EXTRACT:

────

Newspaper article St Louis Post-Dispatch (MO)

Beyond Tradition: Chieftains Once Again Prove Mixmasters

Newspaper article St Louis Post-Dispatch (MO)

Beyond Tradition: Chieftains Once Again Prove Mixmasters

Article excerpt

SOME traditional Irish musicians have little respect for the Chieftains. Everyone agrees they can play their instruments, and that they know a whole lot about traditional Irish music, but these statements of fact are always colored by some disparaging remark. The Chieftains have, according to those who carry the much-ignored torch, sold their musical souls.

What is a tradition? I used to think traditional music sounded exactly the same as it always had, that it was a window into the lives of people long dead. The real story is that traditions are like some sort of complicated telephone game, where, instead of a simple sentence being changed beyond recognition as it passes along the chain of tellers, whole ways of understanding and doing things get bent and shaped by each person who passes them on.

The fact is, an Irish musician magically transported from the year 1850 to our time would probably not recognize the styles of playing done by any so-called traditional musician.

────

REQUIREMENT A:
Could you rewrite the article on the Chieftains from "SOME traditional Irish" up to and including "passes them on.", replacing "telephone game" with "game of whispers"?
REQUIREMENT B:
What are the individual words in the headline of the article on the Chieftains?
None of the material is needed to complete the work.

EXCERPTED DATA:
────

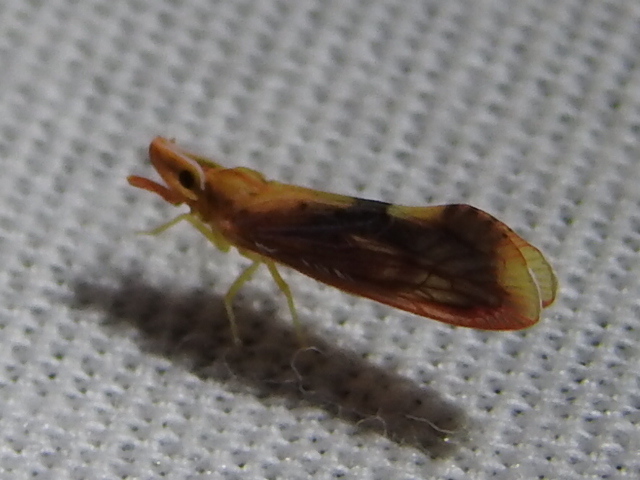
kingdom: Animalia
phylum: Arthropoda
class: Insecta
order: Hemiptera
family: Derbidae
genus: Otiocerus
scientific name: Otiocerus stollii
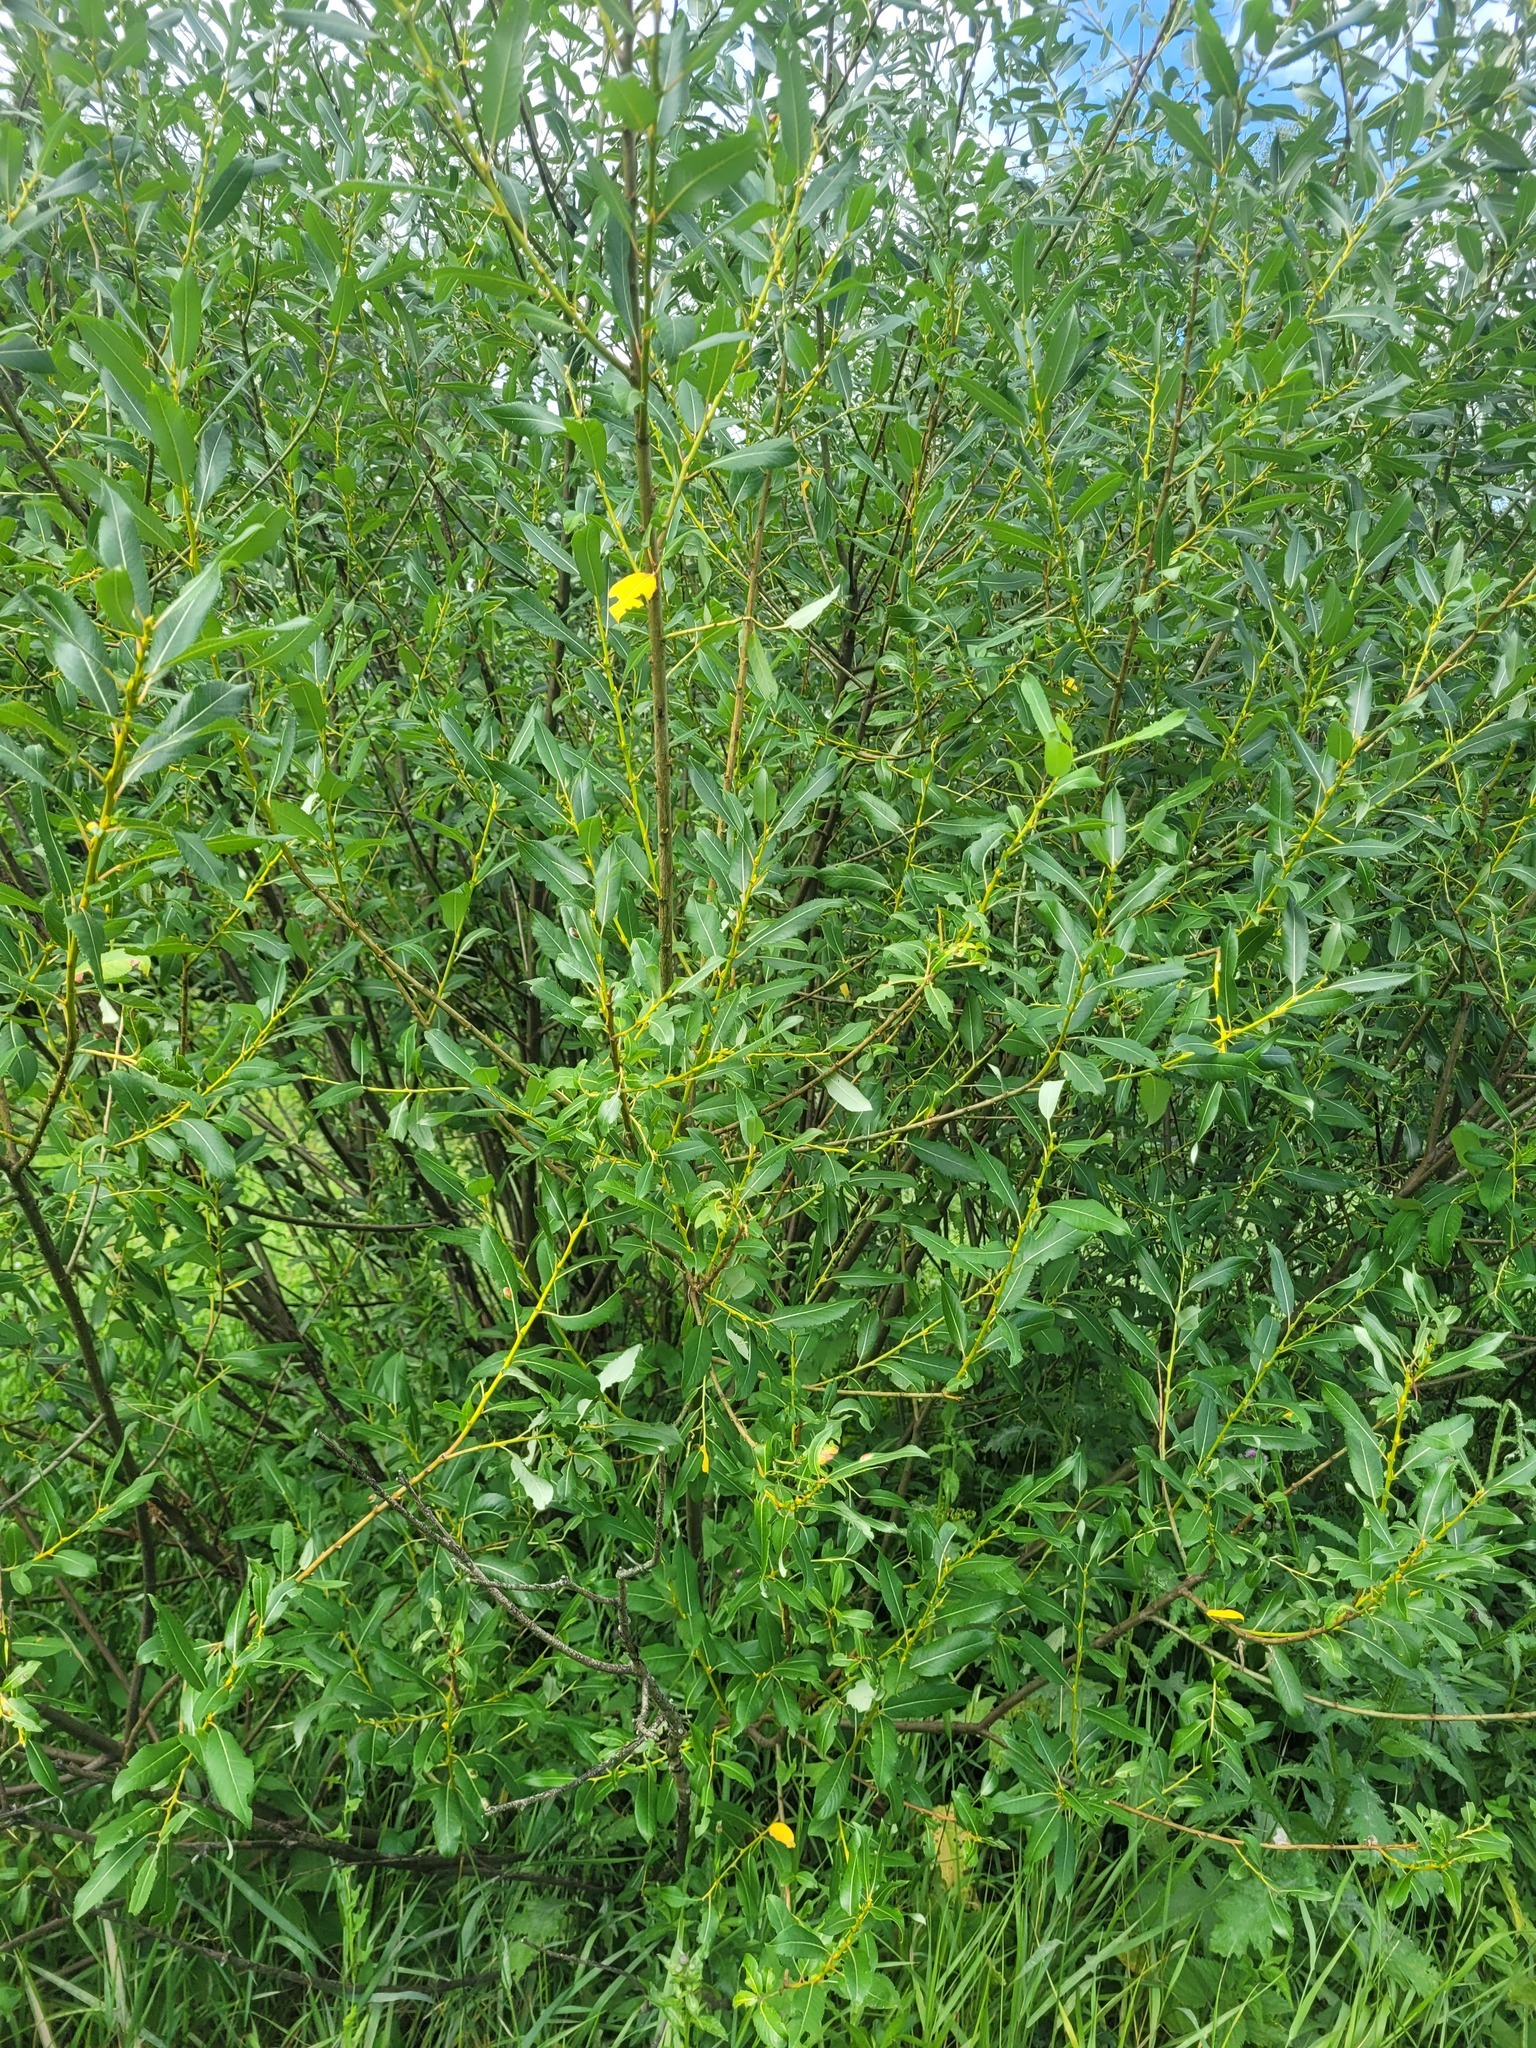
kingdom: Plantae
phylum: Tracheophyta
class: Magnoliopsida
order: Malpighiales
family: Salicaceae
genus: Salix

────

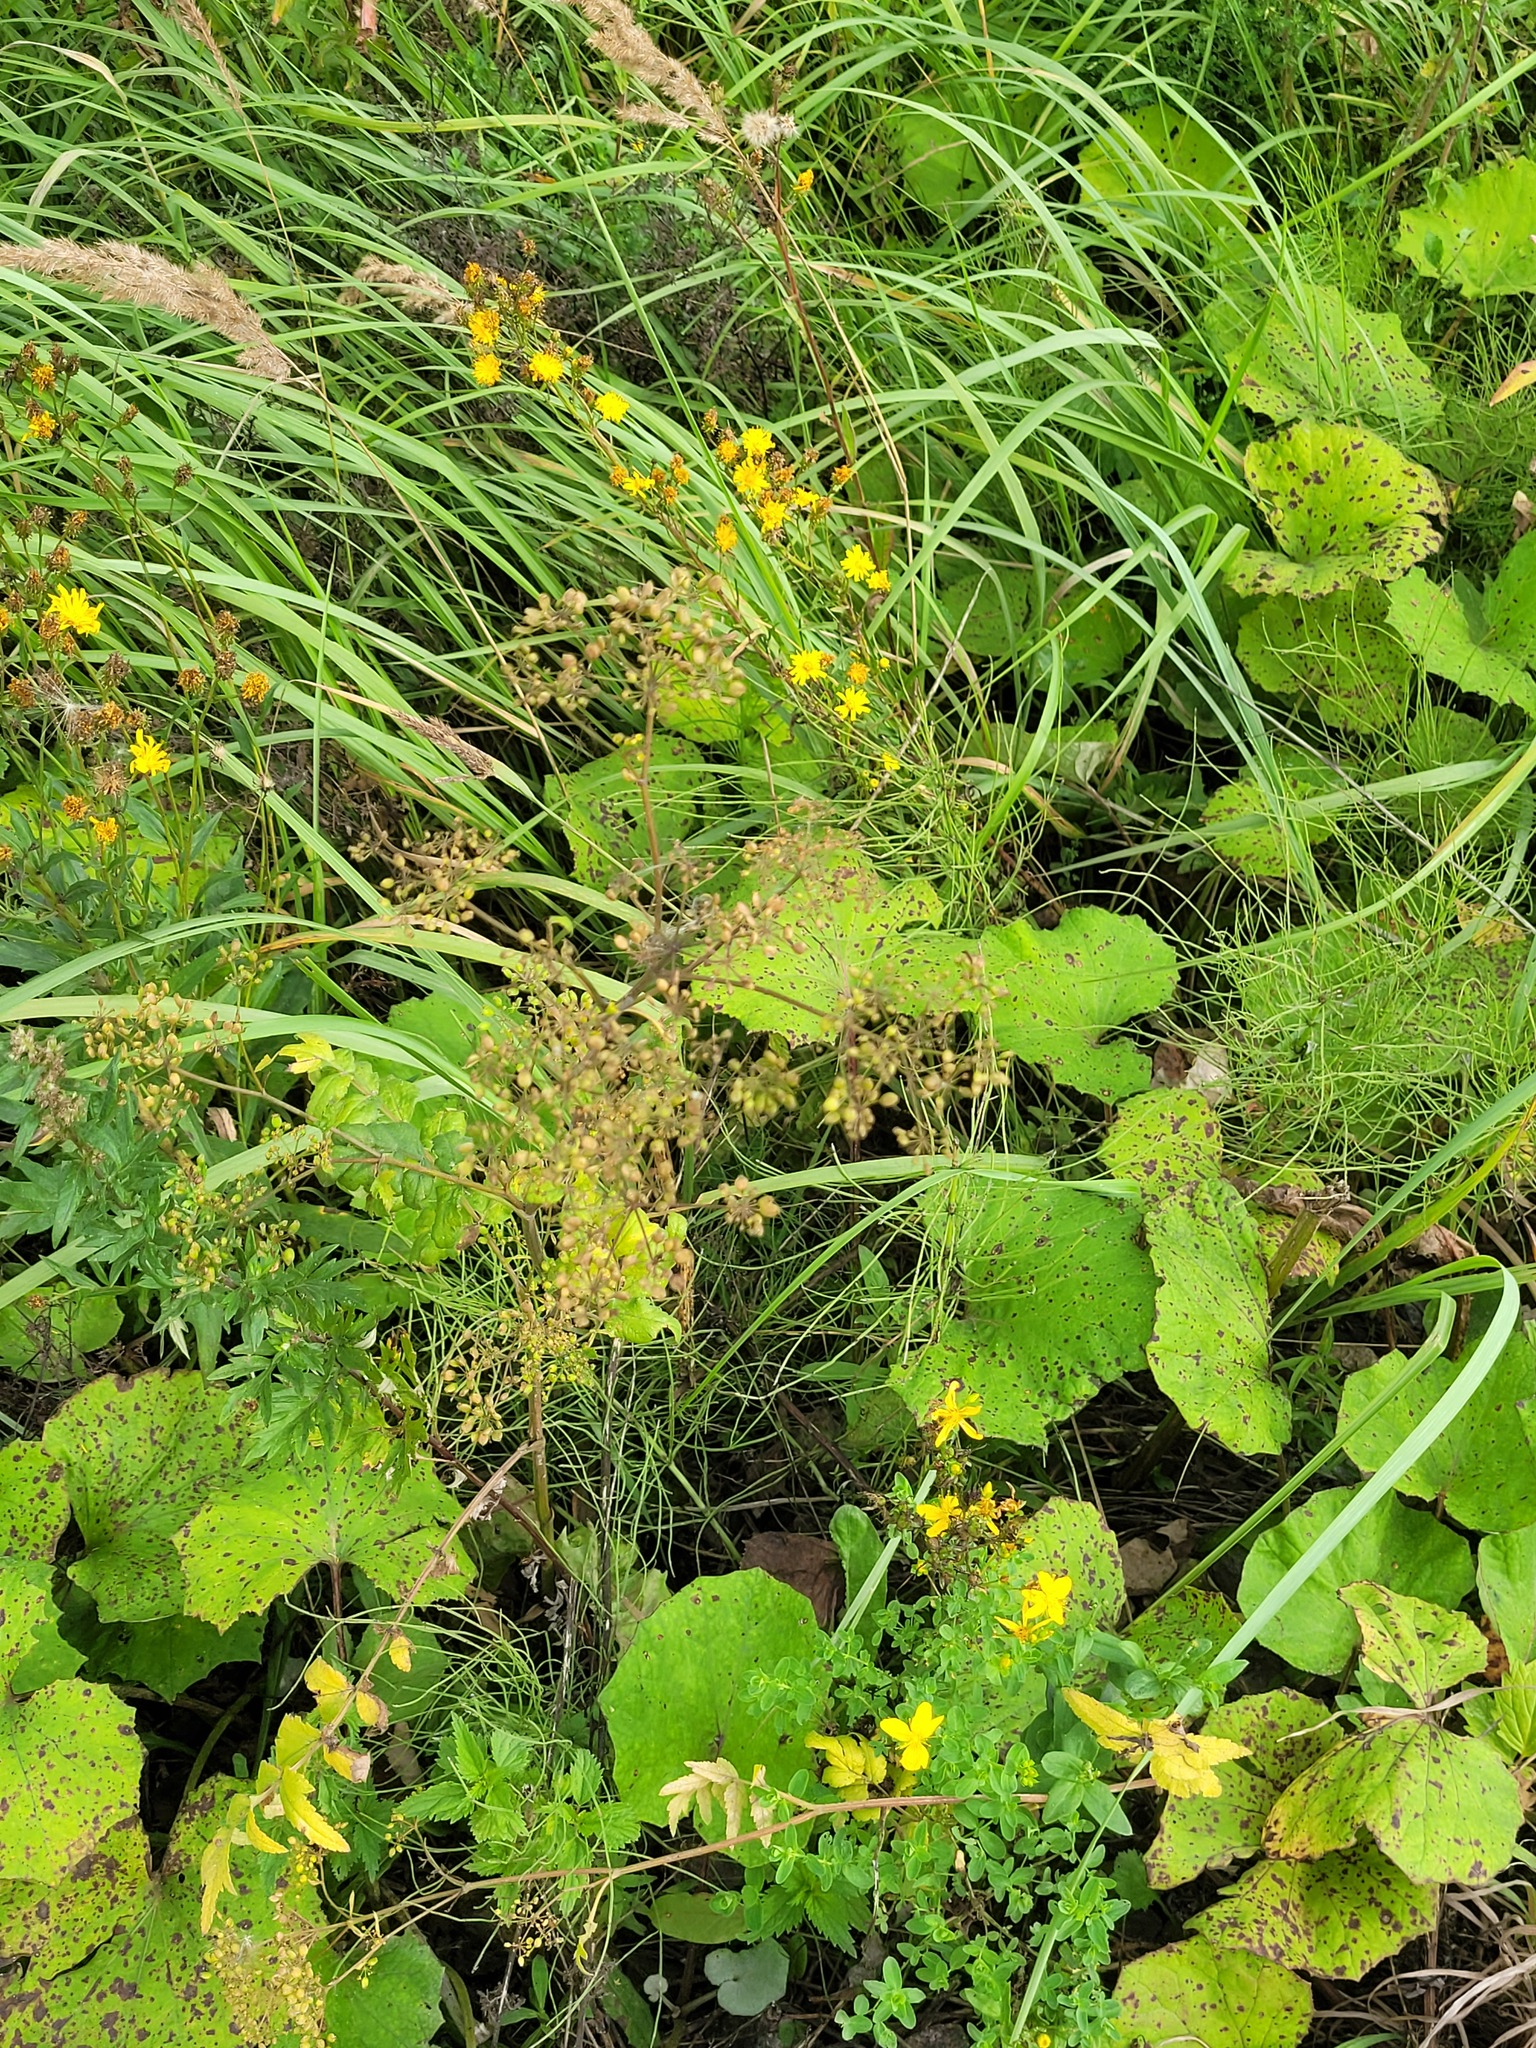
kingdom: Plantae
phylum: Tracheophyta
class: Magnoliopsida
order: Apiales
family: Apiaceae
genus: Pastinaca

────

EXERCISE RESULT A:
SOME traditional Irish musicians have little respect for the Chieftains. Everyone agrees they can play their instruments, and that they know a whole lot about traditional Irish music, but these statements of fact are always colored by some disparaging remark. The Chieftains have, according to those who carry the much-ignored torch, sold their musical souls.

What is a tradition? I used to think traditional music sounded exactly the same as it always had, that it was a window into the lives of people long dead. The real story is that traditions are like some sort of complicated game of whispers, where, instead of a simple sentence being changed beyond recognition as it passes along the chain of tellers, whole ways of understanding and doing things get bent and shaped by each person who passes them on.

EXERCISE RESULT B:
Beyond, Tradition, Chieftains, Once, Again, Prove, Mixmasters